# Processing and Analyzing ADV Data with DOLfYN
To get started first install the DOlfYN library and import the DOLfYN ADV advanced programming interface (API)

In [1]:
!pip install dolfyn



In [2]:
#!pip install mpld3

In [3]:
#!pip install bokeh

In [4]:
import numpy as np
import matplotlib

In [5]:
import dolfyn.adv.api as avm
import dolfyn.adv.turbulence as turb

In [6]:
matplotlib.use("Qt5Agg")

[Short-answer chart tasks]
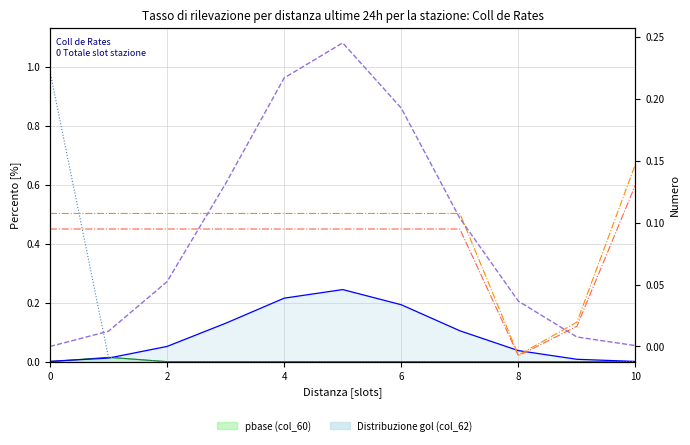

At which label is pOK (col_61) closest to 0?

4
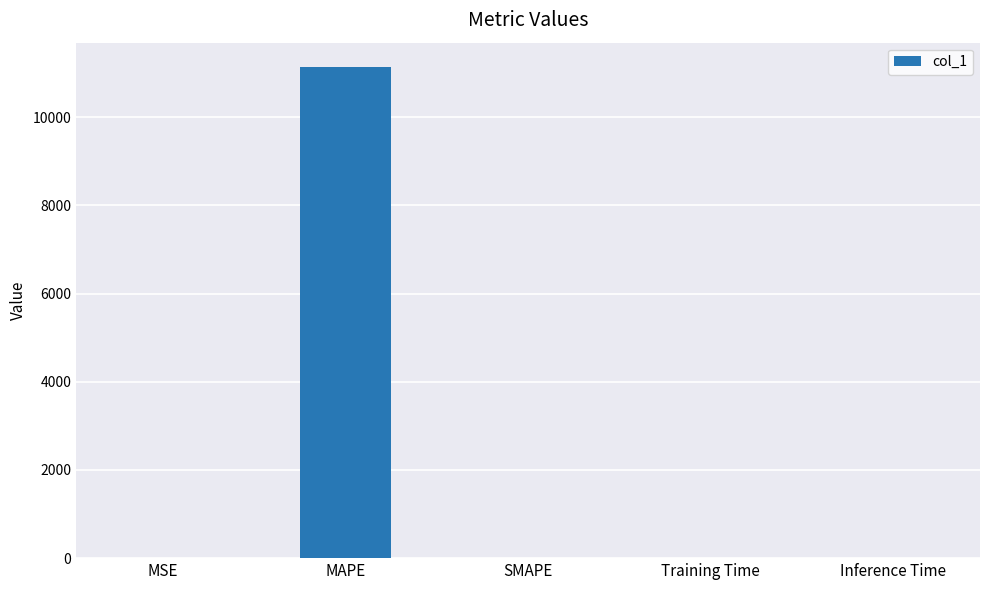

Which label corresponds to the largest value in the chart?

MAPE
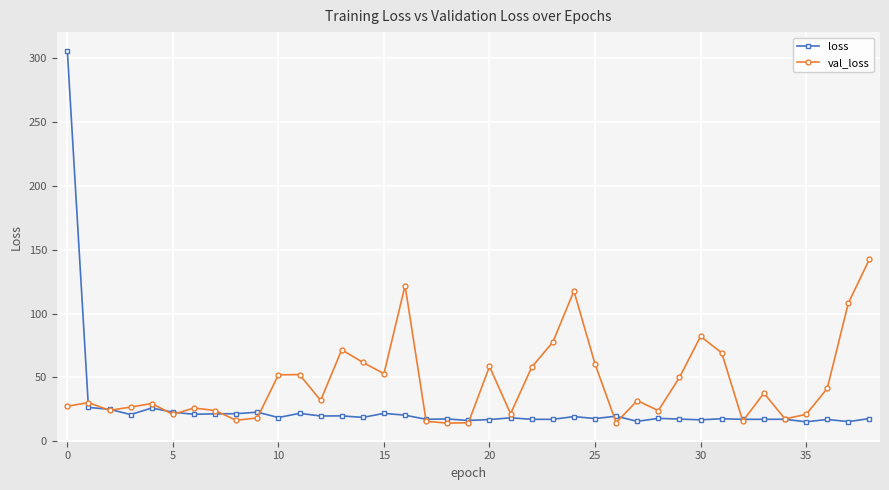

What is the minimum value shown in the chart?

14.2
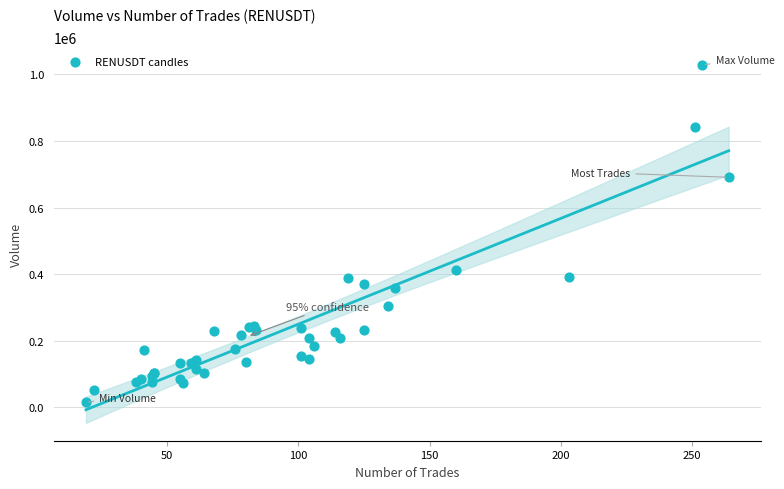

What Y value in the scatter plot is closest to 522058?

411715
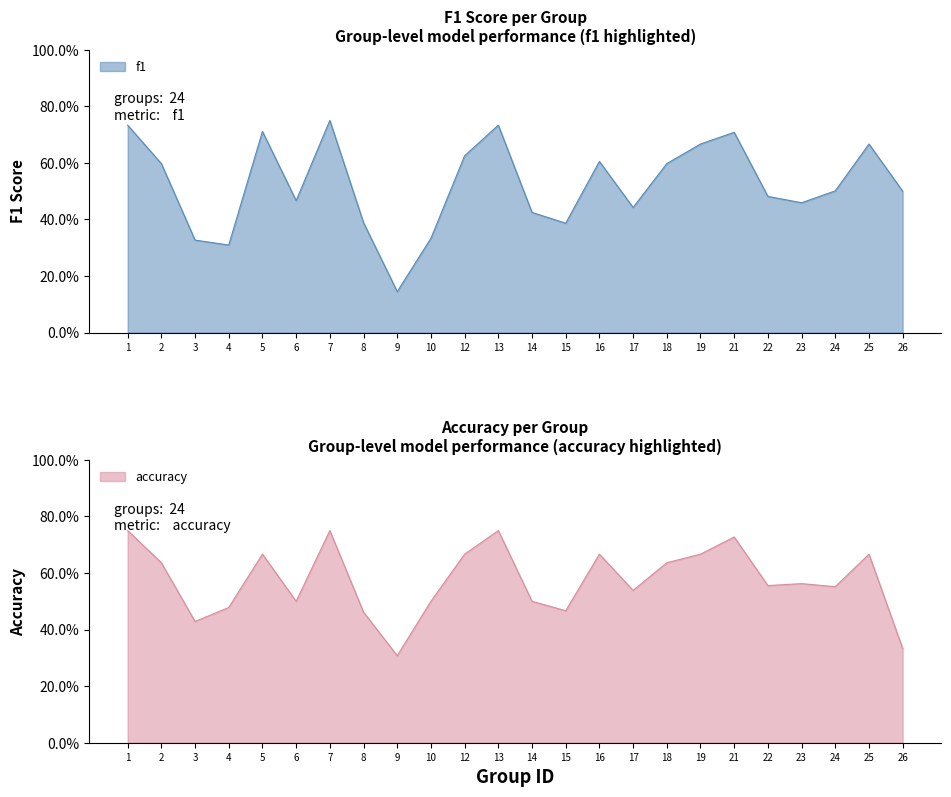

The accuracy series shows 0.7 at 25. True or false?

True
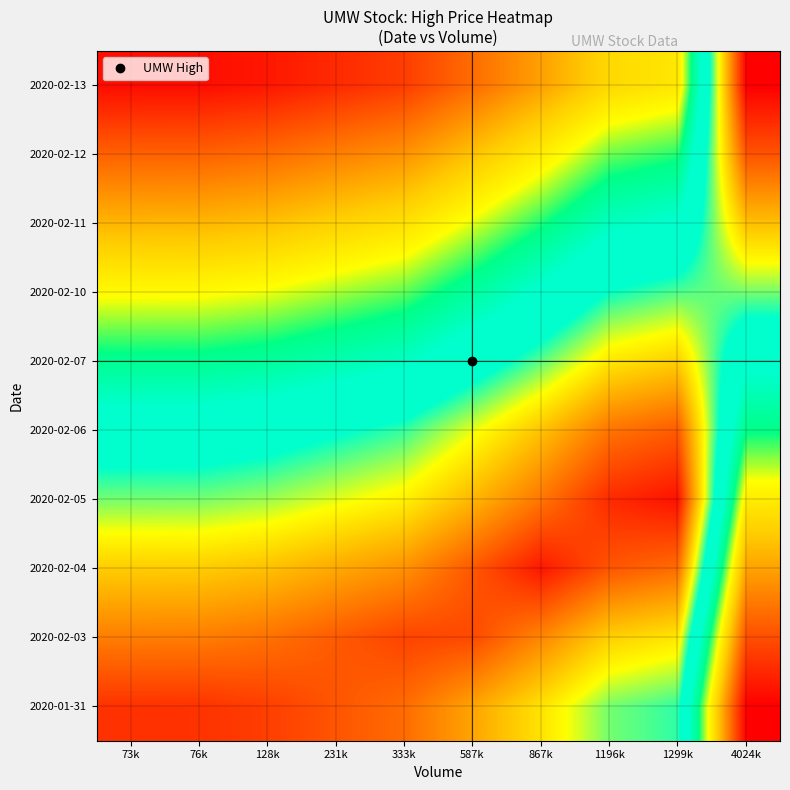

How many categories are shown in the chart?

10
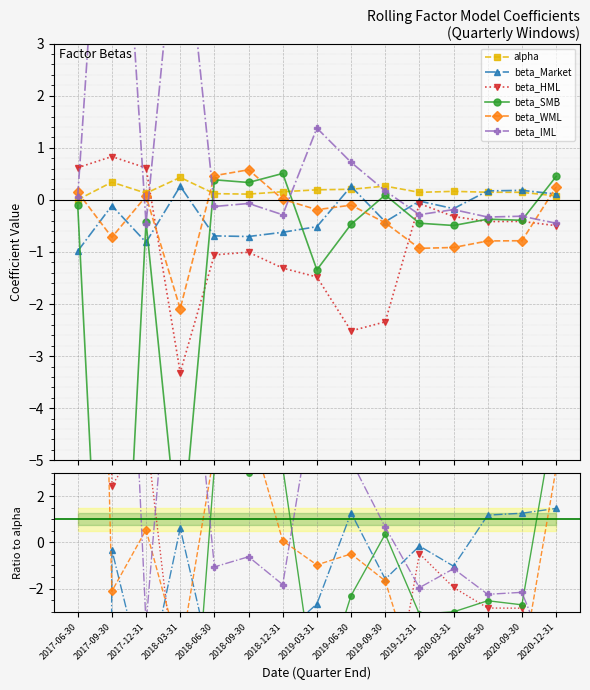

What is the label of the 5th point from the left?

2018-06-30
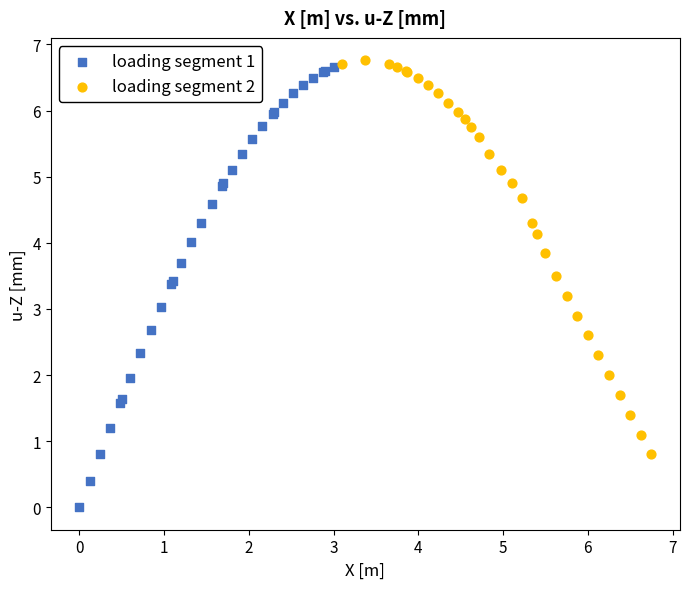

Which series has the widest spread of Y values?

loading segment 1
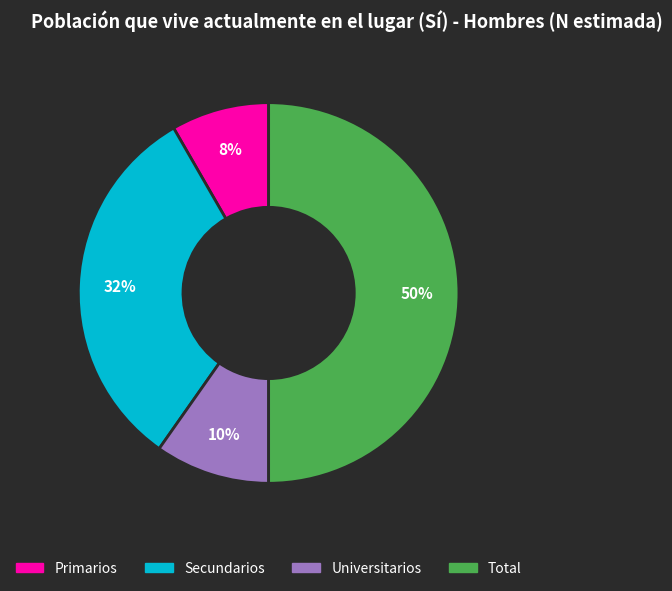

What percentage is the Total slice, to the nearest percent?

50%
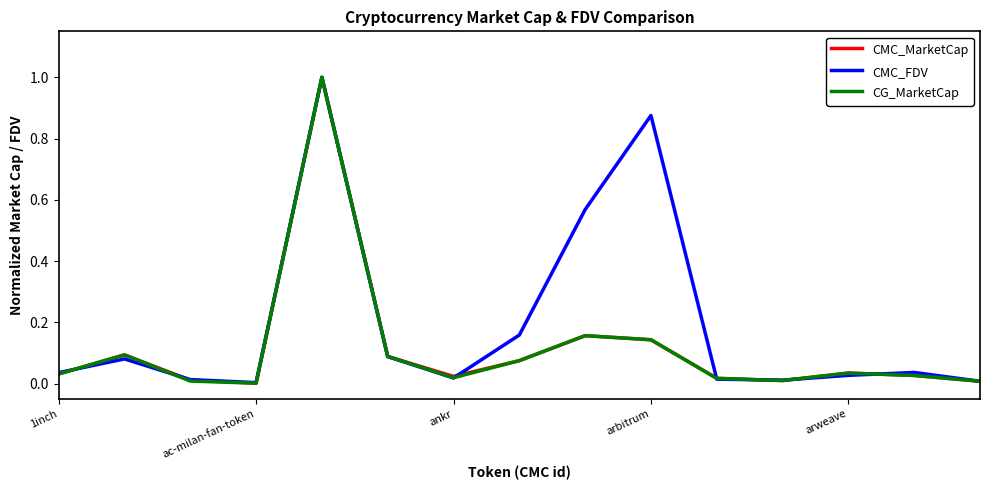

What is the maximum value shown in the chart?

1.0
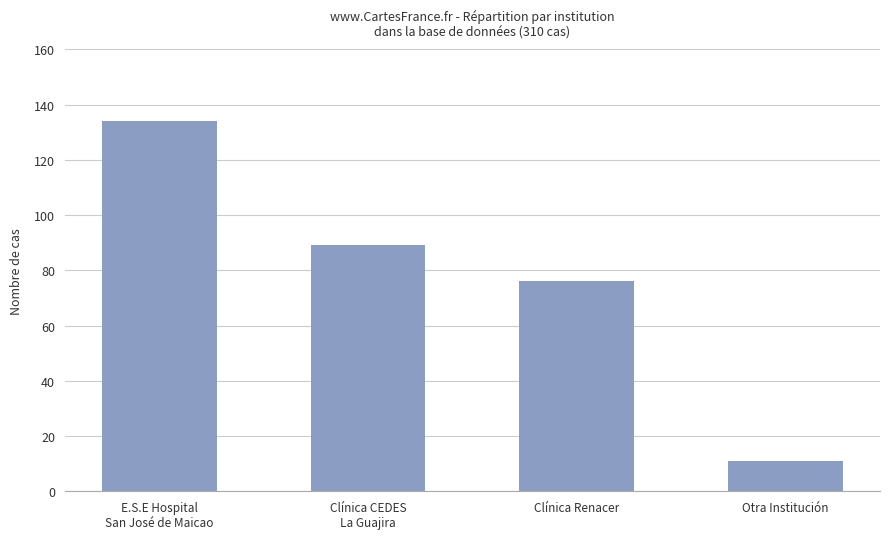

Between Clínica Renacer and Clínica CEDES
La Guajira, which is larger?

Clínica CEDES
La Guajira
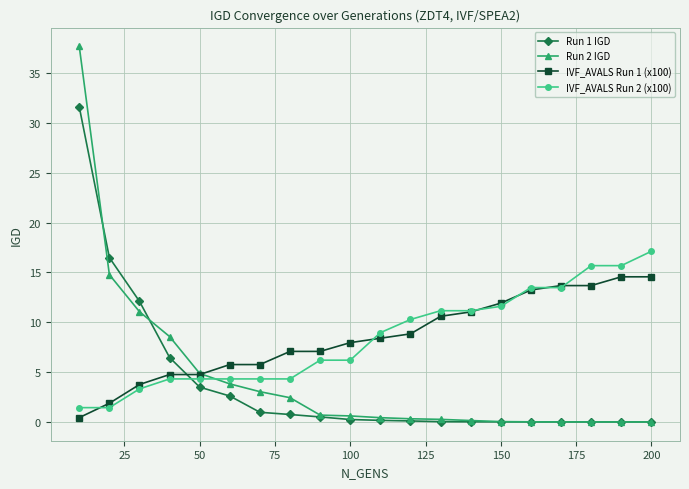

What is the value of the IVF_AVALS Run 1 (x100) point at the 16th from the left?

13.2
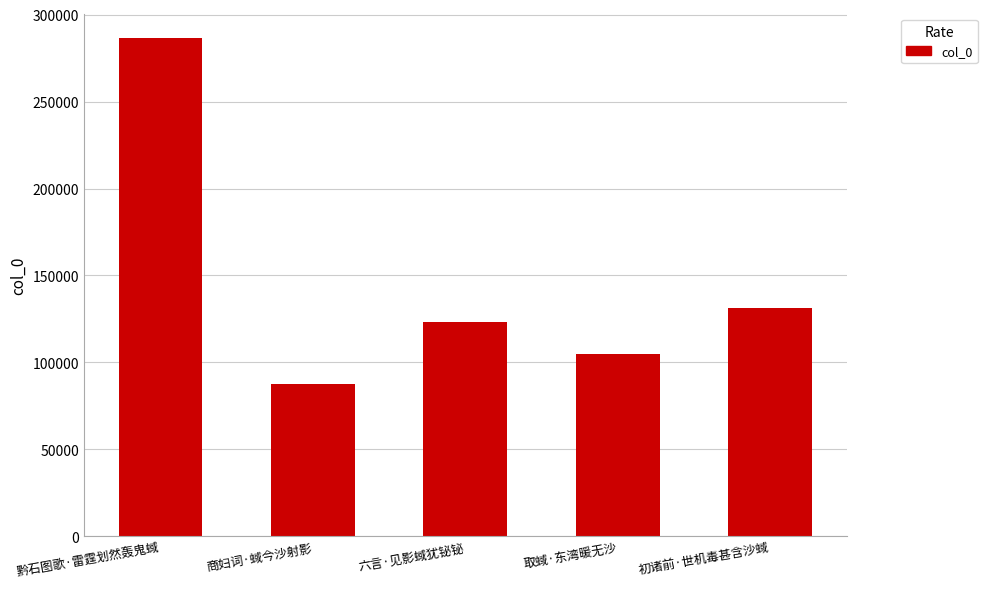

Between 商妇词·蜮今沙射影 and 初诸前·世机毒甚含沙蜮, which is larger?

初诸前·世机毒甚含沙蜮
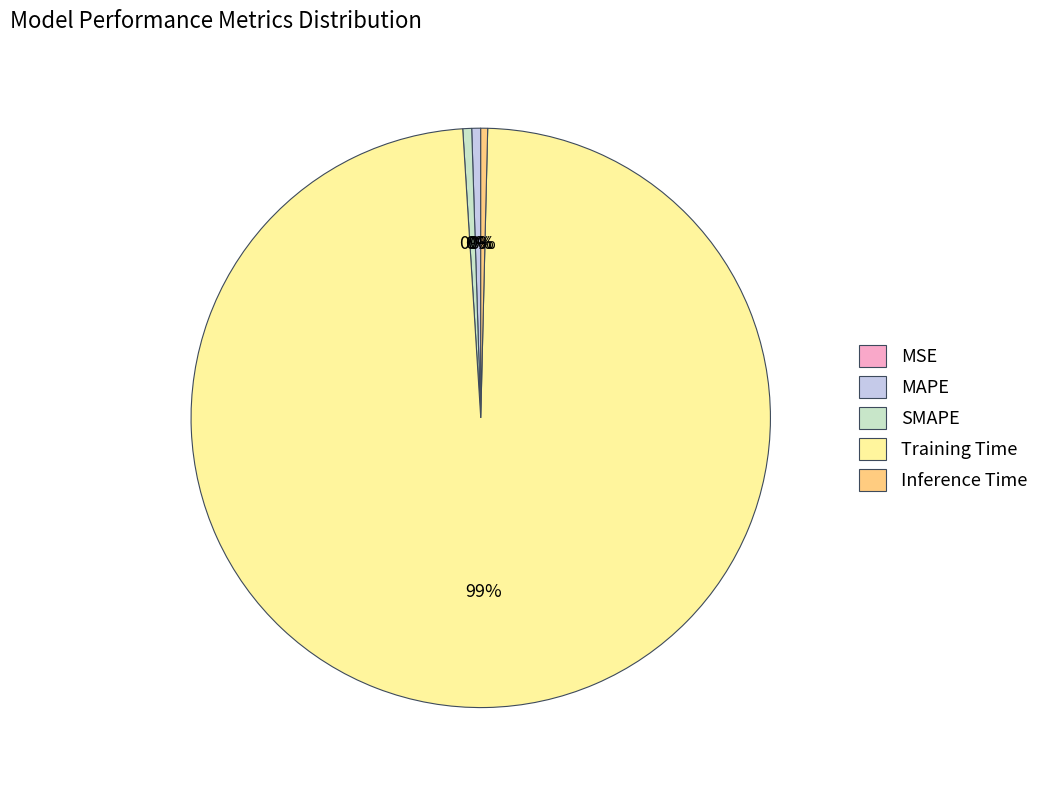

To the nearest percent, what is the average slice percentage?

20%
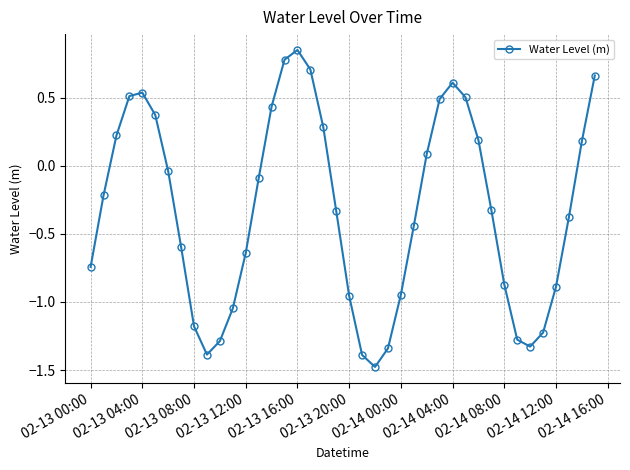

What is the value of the 14th point from the left?

-0.1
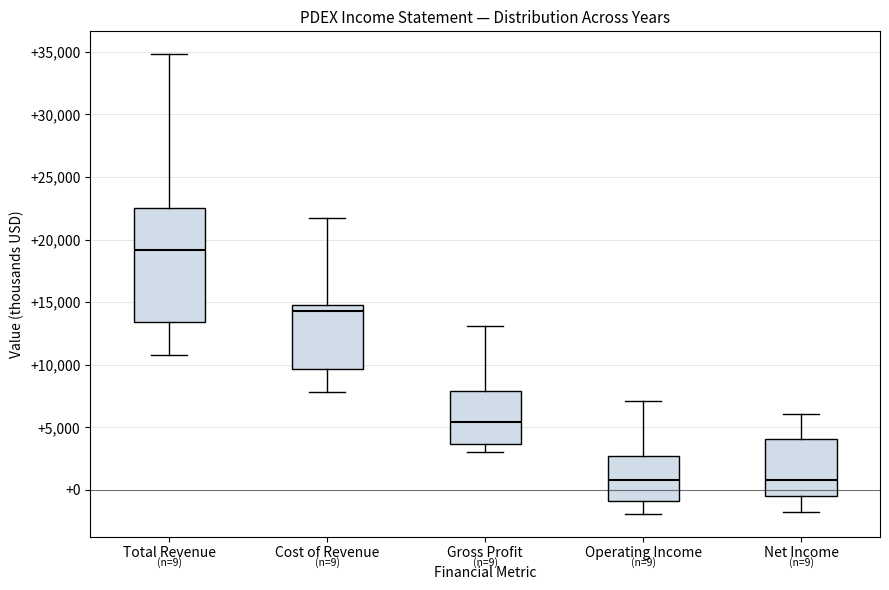

Which box's median line is the highest?

Total Revenue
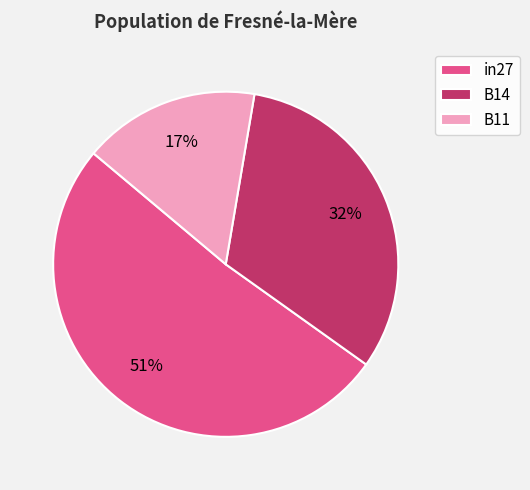

Is it true that B14 is 32% of the pie?

True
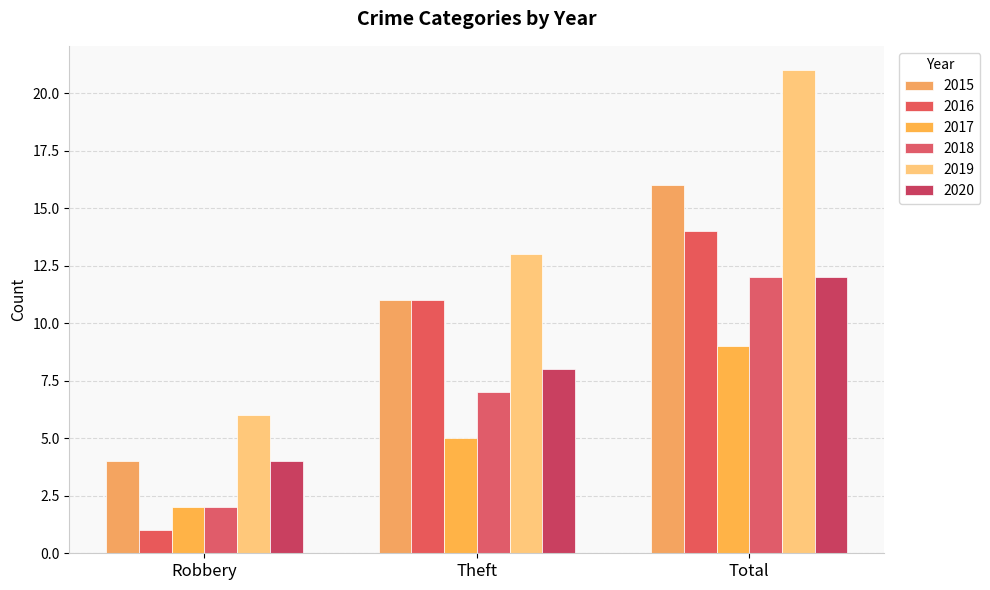

What is the maximum value shown in the chart?

21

**Work to complete:**
A. Answer from the DOLfYN notebook excerpt:
(i) Which command is run in cell In [1]?
(ii) Which module is imported under the name turb?
(iii) Which backend is passed to matplotlib.use?
B. Reproduce everything in the DOLfYN notebook excerpt from "# Processing and" down to "programming interface (API)".

**Solved tasks:**
A.
(i) !pip install dolfyn
(ii) dolfyn.adv.turbulence
(iii) "Qt5Agg"

B.
# Processing and Analyzing ADV Data with DOLfYN
To get started first install the DOlfYN library and import the DOLfYN ADV advanced programming interface (API)